Dia menyebutkan seandainya PK para terpidana ini dikabulkan, maka ini merupakan momentum yang terbaik bagi aparat penegak hukum untuk melakukan perbaikan.
"Sesuatu itu ada hikmahnya walaupun kadang-kadang menyakitkan dan menyedihkan. Tapi pasti ada hikmah yang bisa diambil. Jangan sampai ada perkataan, 'oh, masih ada di zaman kemerdekaan yang lebih kejam daripada era penjajahan'. Ya, enggak apa-apa, itu fakta yang harus diakui untuk selanjutnya diperbaiki," sambungnya.

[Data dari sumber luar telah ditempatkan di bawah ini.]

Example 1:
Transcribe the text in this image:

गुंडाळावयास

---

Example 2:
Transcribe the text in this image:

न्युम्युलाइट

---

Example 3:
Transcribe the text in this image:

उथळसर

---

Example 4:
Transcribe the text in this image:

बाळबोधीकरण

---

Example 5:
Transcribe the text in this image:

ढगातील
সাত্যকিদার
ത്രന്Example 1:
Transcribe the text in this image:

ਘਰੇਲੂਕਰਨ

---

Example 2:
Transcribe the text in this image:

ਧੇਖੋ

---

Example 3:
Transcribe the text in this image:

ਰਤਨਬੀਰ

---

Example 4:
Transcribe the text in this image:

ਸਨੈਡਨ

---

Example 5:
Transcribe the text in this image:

"Termasuk untuk perbaikan pelaksanaan PK ini. Karena PK sekarang ada memori PK, kemudian jaksa penuntut umum dari namanya saja sudah menunjukkan perang yakni kontra memori. Sebaiknya bukan kontra memori PK, tapi tanggapan memori PK. Kalau tanggapan itu bisa setuju, setengah setuju, tidak setuju. Tidak apa-apa, karena sama-sama tujuannya mencari keadilan," tambah Susno.
Dia mencontohkan para terpidana kasus Vina Cirebon tersebut yang diketahui tidak pernah didampingi pengacara selama proses penyidikan ketika dulu menjadi tersangka.

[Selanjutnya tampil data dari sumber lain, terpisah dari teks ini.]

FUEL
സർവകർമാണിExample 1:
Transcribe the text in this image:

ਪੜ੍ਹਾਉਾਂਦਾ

"Cara menolaknya, karena diajukan berdasarkan Pasal 56 harus didampingi pengacara, dijawab dengan pasal juga. Misalnya pasal sekian mengizinkan tidak didampingi. Pasal harus dijawab dengan pasal. Kemudian dibuktikan juga, tidak benar itu tidak didampingi, ini fotonya, ini orang yang mendampingi, pengacaranya ini pada pemeriksaan hari pertama dia yang mendampingi, jadi ada bukti. Artinya, orang lawan orang, surat lawan surat, pasal lawan pasal, saksi lawan saksi, bukti HP lawan bukti HP, jangan asbun (asal bunyi). Nanti orang menilai, 'kayak gini kualitas penegak hukum kita, makanya sidangnya pabaliut (awut-awutan) kayak gitu," cetus Susno.
Begitu juga ketika terpidana dipersidangan memberikan kesaksian mengaku dipukuli dan disiksa, maka pelaku harus dihadirkan. "Yang melakukan pemukulan itu dihadirkan, 'aku tidak mukul kamu, justru aku kasih kamu kopi, kasih kamu rokok, mijitin kamu', ya harus begitu," tukas Susno.